## Source data

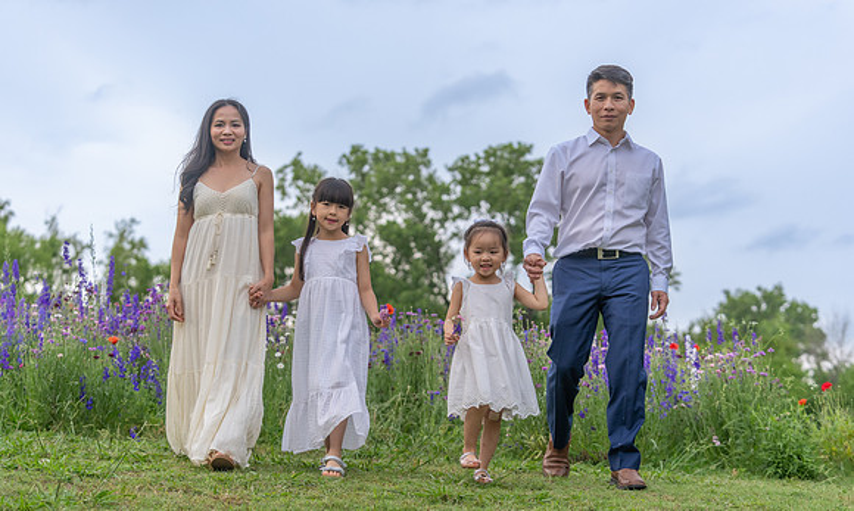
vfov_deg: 17.3
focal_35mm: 73
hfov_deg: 28.6
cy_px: 284
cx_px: 425
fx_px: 1677
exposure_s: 1/1250
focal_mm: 70
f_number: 3.2
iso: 400
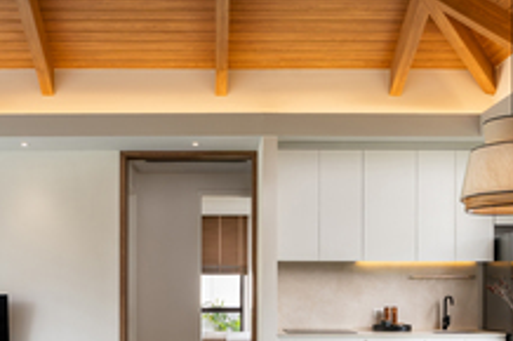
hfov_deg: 41.8
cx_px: 219
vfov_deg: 27.7
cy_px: 295
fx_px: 669
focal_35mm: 47
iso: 200
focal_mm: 16
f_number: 11
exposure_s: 1/15
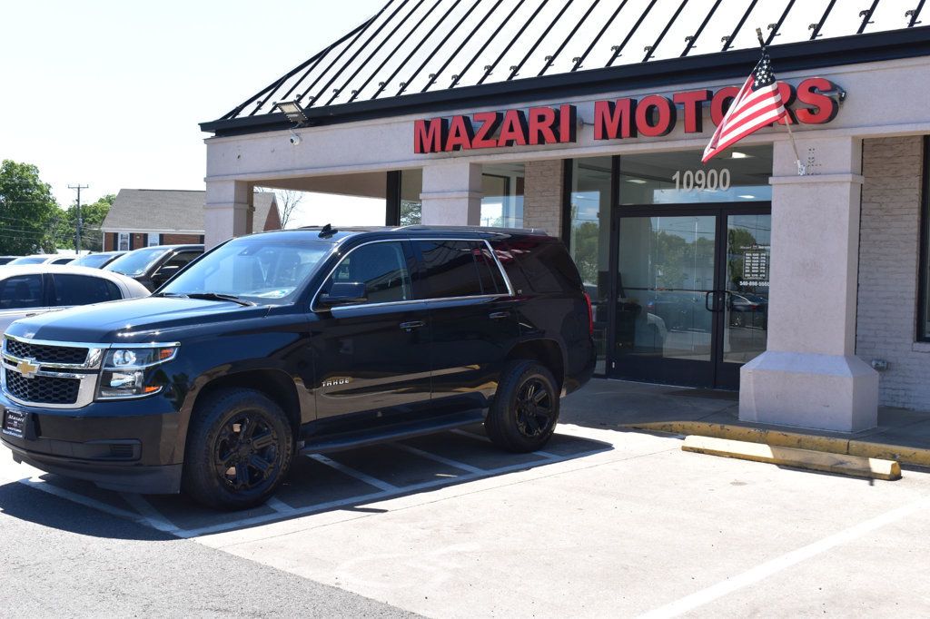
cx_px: 465
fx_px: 1085
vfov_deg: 31.9
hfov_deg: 46.4
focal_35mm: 42
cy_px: 310
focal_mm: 28
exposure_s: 1/250
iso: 400
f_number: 10
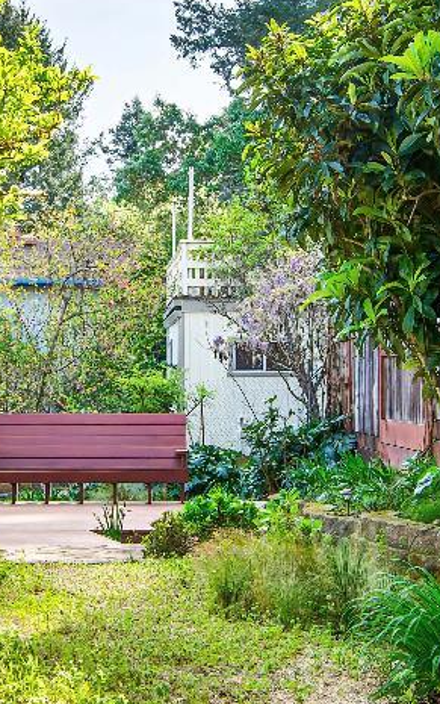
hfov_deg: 18.8
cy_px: 372
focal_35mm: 69
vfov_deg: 29.8
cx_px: 142
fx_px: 1323
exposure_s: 1/160
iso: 100
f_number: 6.3
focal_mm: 14
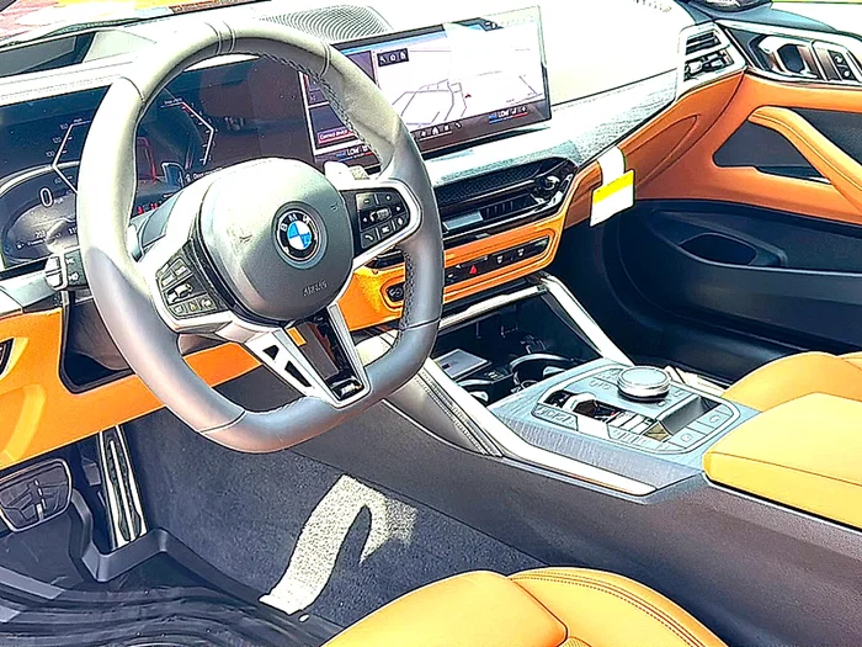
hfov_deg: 47.9
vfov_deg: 36.8
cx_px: 431
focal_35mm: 39
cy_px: 324
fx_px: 971
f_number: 1.78
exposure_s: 1/445
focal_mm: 6.86
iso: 80
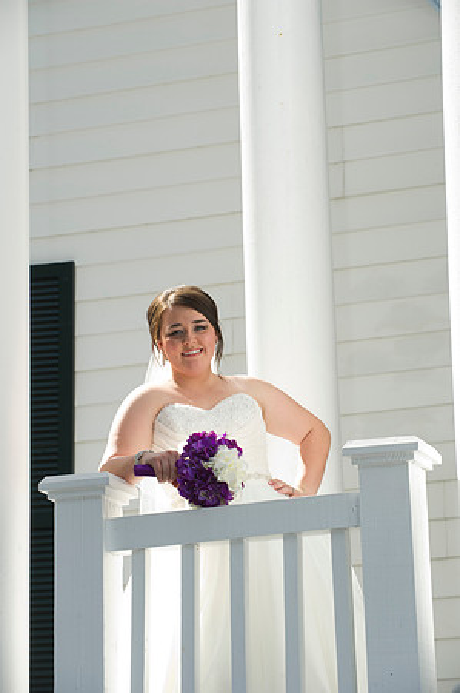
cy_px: 346
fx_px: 2497
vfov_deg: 15.8
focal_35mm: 130
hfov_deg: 10.5
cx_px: 230
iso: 320
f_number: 7.1
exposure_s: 1/200
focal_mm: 130
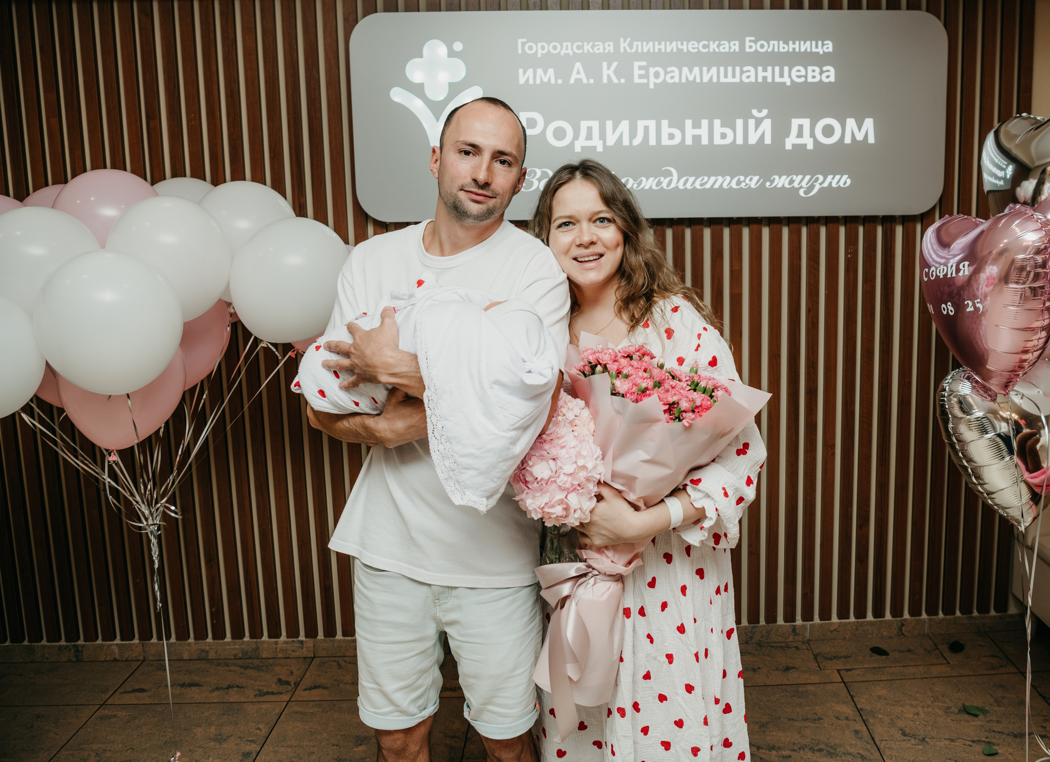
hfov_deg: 56.7
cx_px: 625
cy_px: 345
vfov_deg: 43.1
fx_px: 965
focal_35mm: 32
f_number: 4
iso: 160
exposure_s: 1/160
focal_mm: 27
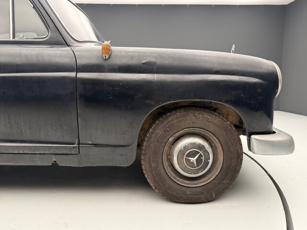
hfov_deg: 71.6
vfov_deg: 56.8
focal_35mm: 24
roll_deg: -1.4
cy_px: 115
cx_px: 154
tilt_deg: -7.4
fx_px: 213
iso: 320
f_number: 1.78
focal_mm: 6.76
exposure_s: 1/58
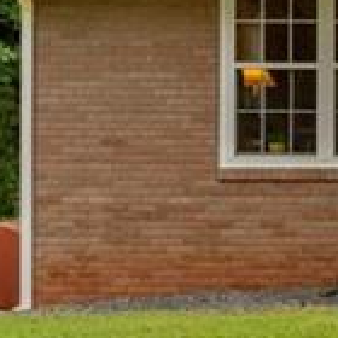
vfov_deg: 9.5
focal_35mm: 180
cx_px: 920
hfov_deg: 8.5
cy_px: -98
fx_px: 1988
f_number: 4.5
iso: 100
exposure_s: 1/80
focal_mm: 29
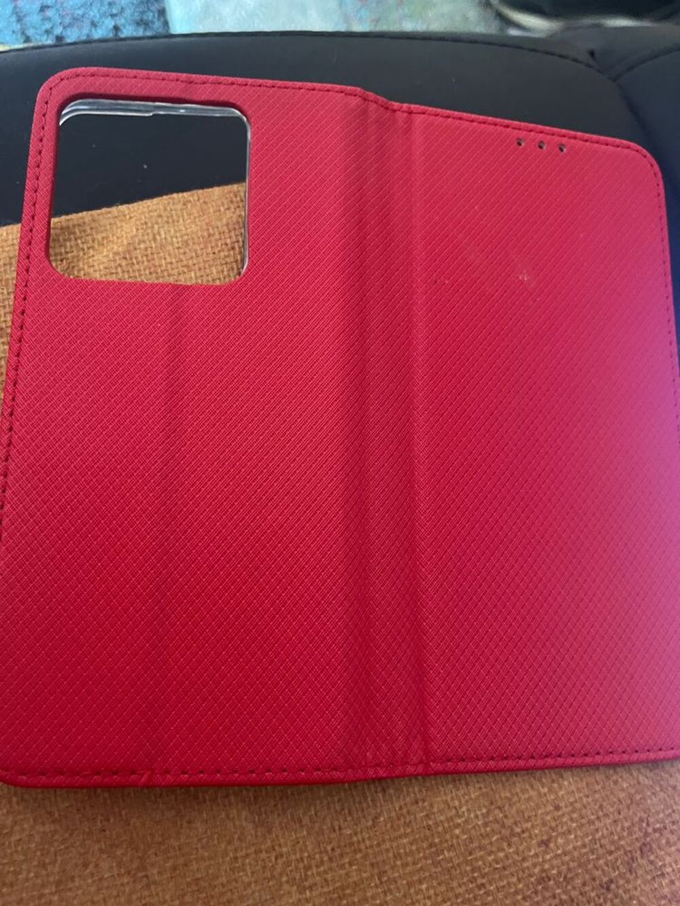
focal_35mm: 25
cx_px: 340
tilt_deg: -69.1
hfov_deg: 54.9
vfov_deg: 69.4
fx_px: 655
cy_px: 453
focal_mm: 5.1
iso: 500
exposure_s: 1/25
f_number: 1.6
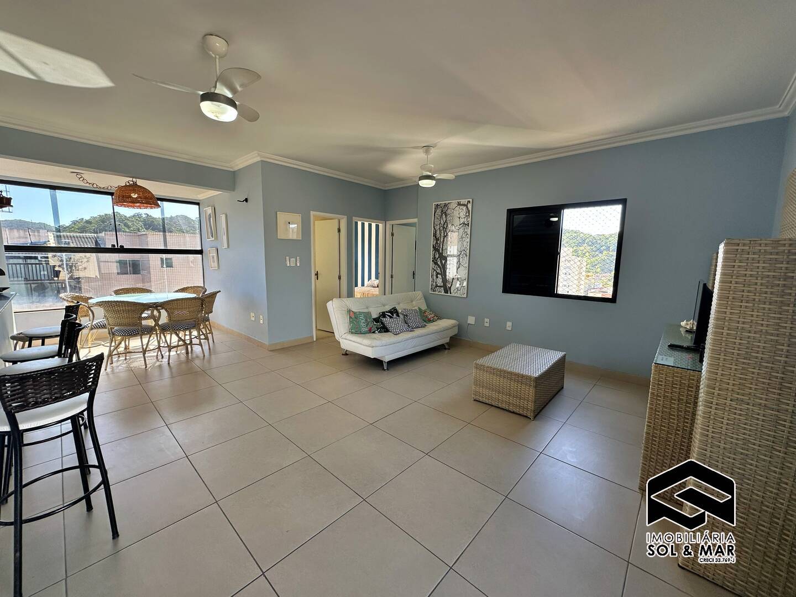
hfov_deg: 102.1
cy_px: 298
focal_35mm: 14
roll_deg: -1.2
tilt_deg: -7.1
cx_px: 398
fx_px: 322
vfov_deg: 85.7
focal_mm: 2.22
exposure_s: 1/132
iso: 40
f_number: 2.2
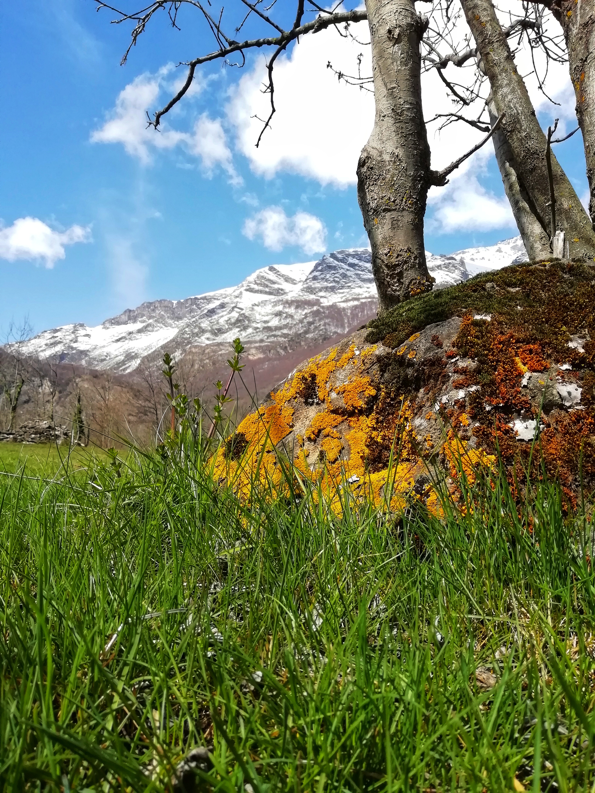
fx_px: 596
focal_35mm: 26
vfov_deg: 67.3
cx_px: 298
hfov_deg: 53.1
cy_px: 396
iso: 50
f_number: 2.2
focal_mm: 3.46
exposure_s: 1/1255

## Goal of the exercise
Set the material above down again word for word. Include none of its pictures.

## Written reply
vfov_deg: 17.3
focal_35mm: 73
hfov_deg: 28.6
cy_px: 284
cx_px: 425
fx_px: 1677
exposure_s: 1/1250
focal_mm: 70
f_number: 3.2
iso: 400
hfov_deg: 41.8
cx_px: 219
vfov_deg: 27.7
cy_px: 295
fx_px: 669
focal_35mm: 47
iso: 200
focal_mm: 16
f_number: 11
exposure_s: 1/15
cx_px: 465
fx_px: 1085
vfov_deg: 31.9
hfov_deg: 46.4
focal_35mm: 42
cy_px: 310
focal_mm: 28
exposure_s: 1/250
iso: 400
f_number: 10
hfov_deg: 18.8
cy_px: 372
focal_35mm: 69
vfov_deg: 29.8
cx_px: 142
fx_px: 1323
exposure_s: 1/160
iso: 100
f_number: 6.3
focal_mm: 14
hfov_deg: 47.9
vfov_deg: 36.8
cx_px: 431
focal_35mm: 39
cy_px: 324
fx_px: 971
f_number: 1.78
exposure_s: 1/445
focal_mm: 6.86
iso: 80
cy_px: 346
fx_px: 2497
vfov_deg: 15.8
focal_35mm: 130
hfov_deg: 10.5
cx_px: 230
iso: 320
f_number: 7.1
exposure_s: 1/200
focal_mm: 130
hfov_deg: 56.7
cx_px: 625
cy_px: 345
vfov_deg: 43.1
fx_px: 965
focal_35mm: 32
f_number: 4
iso: 160
exposure_s: 1/160
focal_mm: 27
hfov_deg: 71.6
vfov_deg: 56.8
focal_35mm: 24
roll_deg: -1.4
cy_px: 115
cx_px: 154
tilt_deg: -7.4
fx_px: 213
iso: 320
f_number: 1.78
focal_mm: 6.76
exposure_s: 1/58
vfov_deg: 9.5
focal_35mm: 180
cx_px: 920
hfov_deg: 8.5
cy_px: -98
fx_px: 1988
f_number: 4.5
iso: 100
exposure_s: 1/80
focal_mm: 29
focal_35mm: 25
cx_px: 340
tilt_deg: -69.1
hfov_deg: 54.9
vfov_deg: 69.4
fx_px: 655
cy_px: 453
focal_mm: 5.1
iso: 500
exposure_s: 1/25
f_number: 1.6
hfov_deg: 102.1
cy_px: 298
focal_35mm: 14
roll_deg: -1.2
tilt_deg: -7.1
cx_px: 398
fx_px: 322
vfov_deg: 85.7
focal_mm: 2.22
exposure_s: 1/132
iso: 40
f_number: 2.2
fx_px: 596
focal_35mm: 26
vfov_deg: 67.3
cx_px: 298
hfov_deg: 53.1
cy_px: 396
iso: 50
f_number: 2.2
focal_mm: 3.46
exposure_s: 1/1255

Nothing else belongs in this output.